The settlement agreement appears to end a two-year struggle for control of the radio network, which included midnight lock-outs and noisy sit-ins at KPFA-FM in Berkeley, Calif., and WBAI-FM in New York. Pacifica also owns KPFK-FM Los Angeles, KPFT-FM in Houston and WPFW-FM in Washington.

The settlement, which ends four lawsuits pending against the foundation and members of its board, also includes a $400,000 insurance payment to the foundation to settle claims of “corporate waste” by individual board members. A lawyer for the plaintiffs said the funds would help ease the radio network’s financial crisis.

“The significant thing about the settlement is the current majority has agreed to give up power, to give up control of the board,” said Adam Belsky, lawyer for the state of California and the group of listeners who brought the lawsuits. “The programming is going to change. The fundamental direction of the organization is going to change.”

During the dispute, all but one of the Pacifica stations dropped the daily public-affairs show, “Democracy Now,” for example.
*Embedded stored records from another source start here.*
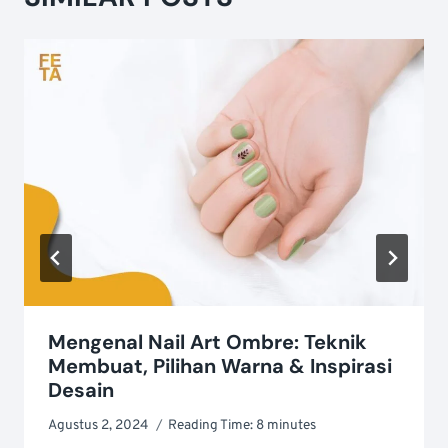
Mengenal Nail Art Ombre: Teknik
Membuat, Pilihan Warna & Inspirasi
Desain
Agustus 2, 2024
Reading Time:
8
minutes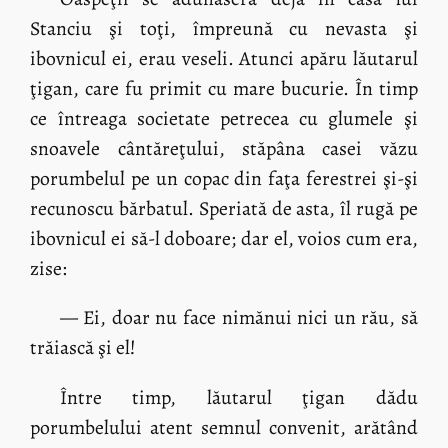
Stanciu şi toţi, împreună cu nevasta şi
ibovnicul ei, erau veseli. Atunci apăru lăutarul
ţigan, care fu primit cu mare bucurie. În timp
ce întreaga societate petrecea cu glumele şi
snoavele cântăreţului, stăpâna casei văzu
porumbelul pe un copac din faţa ferestrei şi-şi
recunoscu bărbatul. Speriată de asta, îl rugă pe
ibovnicul ei să-l doboare; dar el, voios cum era,
zise:
— Ei, doar nu face nimănui nici un rău, să
trăiască şi el!
Între timp, lăutarul ţigan dădu
porumbelului atent semnul convenit, arătând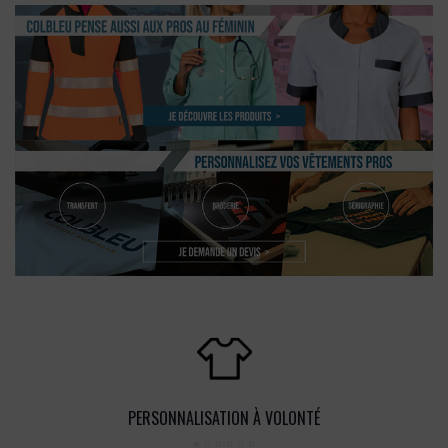
PERSONNALISATION À VOLONTÉ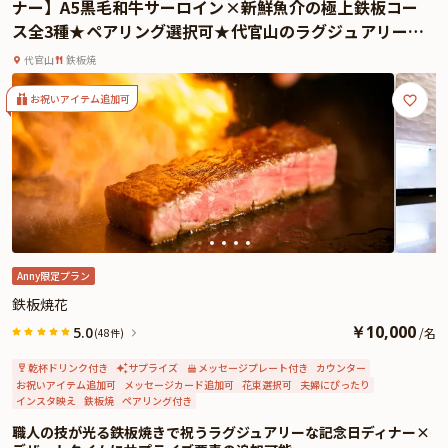
ナー】A5黒毛和牛サーロイン×新鮮魚介の極上鉄板コー
グコースもご用意しているので、料理との饗宴もご堪能いただけます。食後に
ス全3種★ペアリング選択可★代官山のラグジュアリー空
は、メッセージ付きのデザートプレートでサプライズ演出も可能。大切な人へ
間で過ごす特別な夜
の想いを込めた一皿が、記念日をより特別なものにしてくれます。
代官山
鉄板焼
さらに本プランでは、有料オプションで、アニバーサリーにぴったりな花束・
ギフト・カスタマイズ可能なメッセージカードなどをお付けすることが出来ま
お祝いアイテム追加可
す。メッセージカードは着席時に、花束やギフトはデザートタイムにご予約主
様にお渡し致しますので、サプライズにお役立てください。詳しくは本ページ
中段の「お祝いアイテム」の欄でお選び頂けます。
空間、料理、サービスすべてに「おもてなしの心」を込めた「鉄板焼 花」で、
最高のひとときをお過ごしください。
Anny限定プラン
鉄板焼花
￥
10,000
5.0
/
名
(48件)
乾杯ドリンク付き
サプライズ
メッセージプレート付き
カウンター
お祝いアイテム追加可
メッセージカード追加可
花束選択可
夫婦にぴったり
インスタ映え
鉄板焼
ペアリング付き
職人の技が光る鉄板焼きで祝うラグジュアリーな記念日ディナー×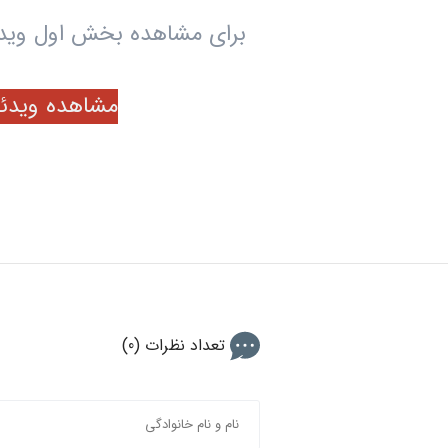
برای مشاهده بخش اول ویدئ
مشاهده ویدئو
تعداد نظرات (0)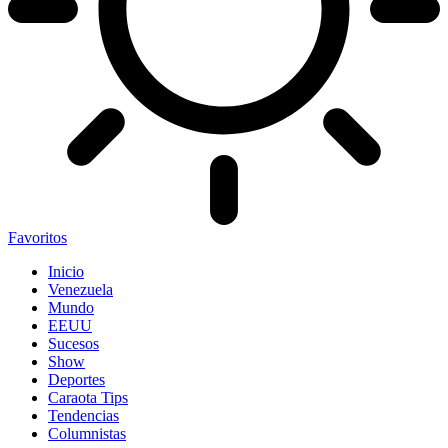
Favoritos
Inicio
Venezuela
Mundo
EEUU
Sucesos
Show
Deportes
Caraota Tips
Tendencias
Columnistas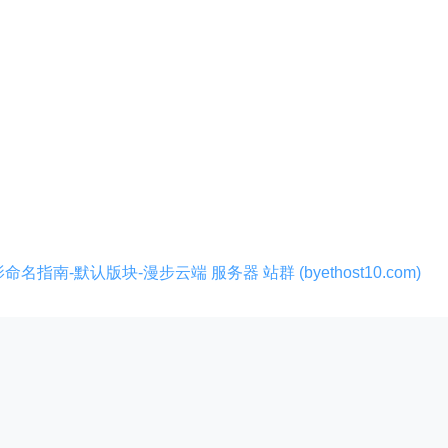
影命名指南-默认版块-漫步云端 服务器 站群 (byethost10.com)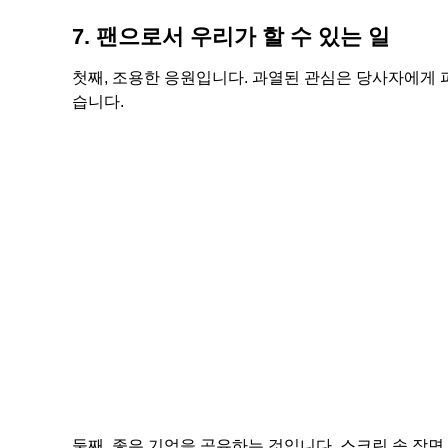
7. 팬으로서 우리가 할 수 있는 일
첫째, 조용한 응원입니다. 과열된 관심은 당사자에게 
습니다.
둘째, 좋은 기억을 공유하는 것입니다. 스크린 속 장면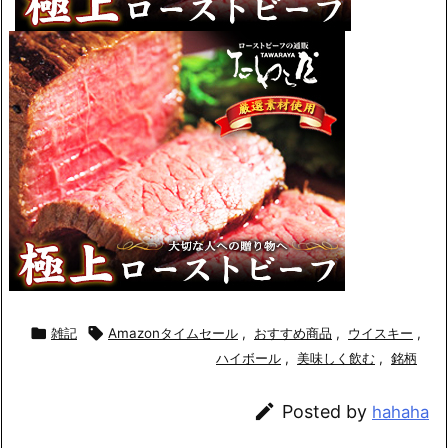

雑記

Amazonタイムセール
,
おすすめ商品
,
ウイスキー
,
ハイボール
,
美味しく飲む
,
銘柄

Posted by
hahaha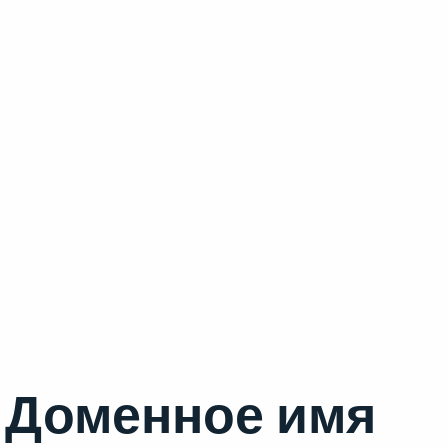
Доменное имя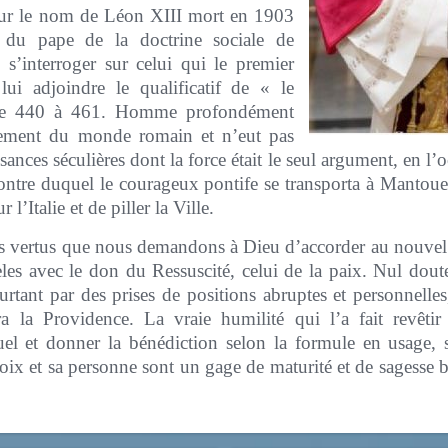
 sur le nom de Léon XIII mort en 1903
e du pape de la doctrine sociale de
i s’interroger sur celui qui le premier
ui adjoindre le qualificatif de « le
de 440 à 461. Homme profondément
ndrement du monde romain et n’eut pas
ances séculières dont la force était le seul argument, en l’
ncontre duquel le courageux pontife se transporta à Mantoue
l’Italie et de piller la Ville.
 les vertus que nous demandons à Dieu d’accorder au nouv
èles avec le don du Ressuscité, celui de la paix. Nul dout
urtant par des prises de positions abruptes et personnelles
la Providence. La vraie humilité qui l’a fait revêtir 
tuel et donner la bénédiction selon la formule en usage, 
hoix et sa personne sont un gage de maturité et de sagesse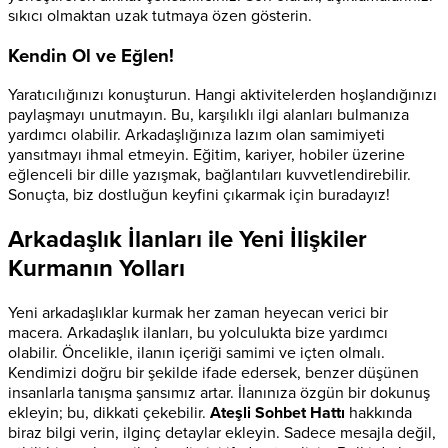
sıkıcı olmaktan uzak tutmaya özen gösterin.
Kendin Ol ve Eğlen!
Yaratıcılığınızı konuşturun. Hangi aktivitelerden hoşlandığınızı
paylaşmayı unutmayın. Bu, karşılıklı ilgi alanları bulmanıza
yardımcı olabilir. Arkadaşlığınıza lazım olan samimiyeti
yansıtmayı ihmal etmeyin. Eğitim, kariyer, hobiler üzerine
eğlenceli bir dille yazışmak, bağlantıları kuvvetlendirebilir.
Sonuçta, biz dostluğun keyfini çıkarmak için buradayız!
Arkadaşlık İlanları ile Yeni İlişkiler
Kurmanın Yolları
Yeni arkadaşlıklar kurmak her zaman heyecan verici bir
macera. Arkadaşlık ilanları, bu yolculukta bize yardımcı
olabilir. Öncelikle, ilanın içeriği samimi ve içten olmalı.
Kendimizi doğru bir şekilde ifade edersek, benzer düşünen
insanlarla tanışma şansımız artar. İlanınıza özgün bir dokunuş
ekleyin; bu, dikkati çekebilir.
Ateşli Sohbet Hattı
hakkında
biraz bilgi verin, ilginç detaylar ekleyin. Sadece mesajla değil,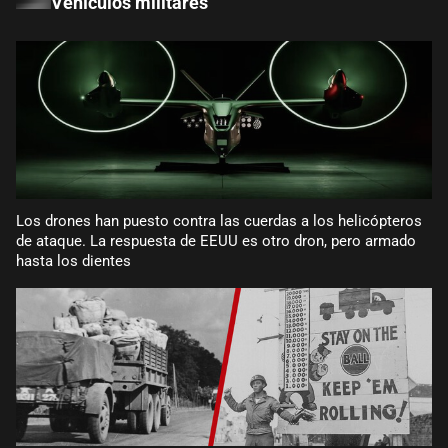
Vehículos militares
Los drones han puesto contra las cuerdas a los helicópteros
de ataque. La respuesta de EEUU es otro dron, pero armado
hasta los dientes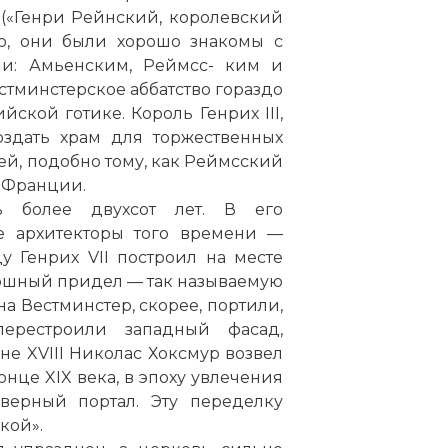
 («Генри Рейнский, королевский
но, они были хорошо знакомы с
кий собор во время ПМВ, 1916
и: Амьенским, Реймсс- ким и
татьи:
стминстерское аббатство
гораздо
ской готике. Король Генрих III,
создать храм для торжественных
й, подобно тому, как Реймсский
 Франции.
сь более двухсот лет. В его
е архитекторы того времени —
у Генрих VII построил на месте
ошный придел — так называемую
а Вестминстер, скорее, портили,
ерестроили западный фасад,
не XVIII Николас Хоксмур возвел
нце XIX века, в эпоху увлечения
еверный портал. Эту переделку
кой».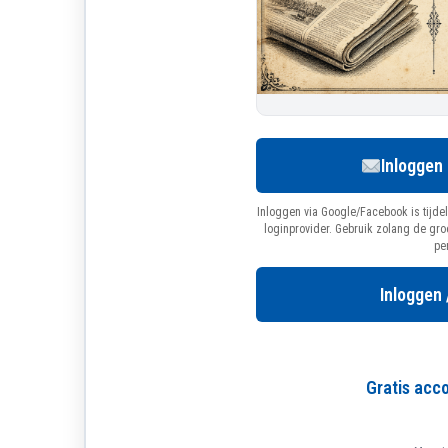
Inloggen
Inloggen via Google/Facebook is tijdel
loginprovider. Gebruik zolang de gr
pe
Inloggen 
Gratis ac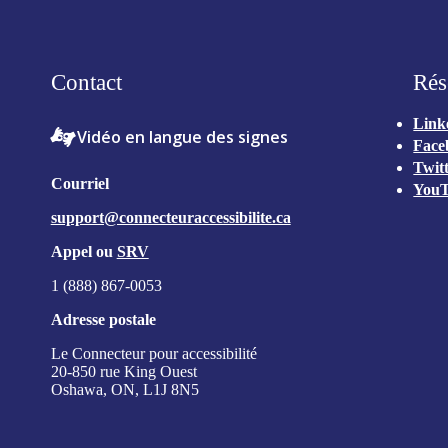
l’accessibilité
Contact
Rés
Link
Vidéo en langue des signes
Face
Twit
Courriel
You
support@connecteuraccessibilite.ca
Appel ou
SRV
1 (888) 867-0053
Adresse postale
Le Connecteur pour accessibilité
20-850 rue King Ouest
Oshawa, ON, L1J 8N5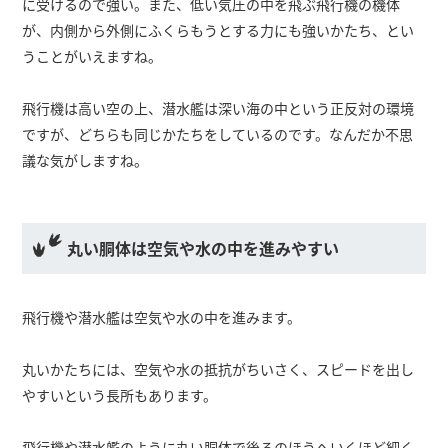
に受けるので強い。また、低い気圧の中を飛ぶ飛行機の機体
が、内側から外側にふくらもうとする力にも強いかたち、とい
うことがいえますね。
飛行機は高い空の上、潜水艦は深い海の中という正反対の環境
ですが、どちらも同じかたちをしているのです。なんだか不思
議な気がしますね。
丸い胴体は空気や水の中を進みやすい
飛行機や潜水艦は空気や水の中を進みます。
丸いかたちには、空気や水の抵抗がちいさく、スピードを出し
やすいという長所もあります。
飛行機や潜水艦のように丸い胴体で後ろのほうへいくほど細く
Even under the current board, Pacifica features reports such as an interview with Cuba’s Fidel Castro.

Under the settlement, the current minority on the 15-member board will gain control for an interim period, during which it will draft new bylaws and hold new elections. The lawsuit had charged the board acted illegally when it changed bylaws to reduce the power of local station boards. Robert Darby, a lawyer for the Pacifica Foundation, said the settlement included provisions to encourage consensus among the board’s factions. He said all decisions would require the vote of at least one member of the current board majority or be passed by two-thirds.

The lawsuit was sparked in April 1999 when Pacifica’s board fired the manager of the Berkeley station. After on-air protests of the dismissal, the foundation ordered a lockout of the staff, prompting noisy street demonstrations outside the station. Programmers were also fired at the New York station and at other stations.

The foundation, formerly based in Berkeley, moved its headquarters to Washington during the course of the dispute.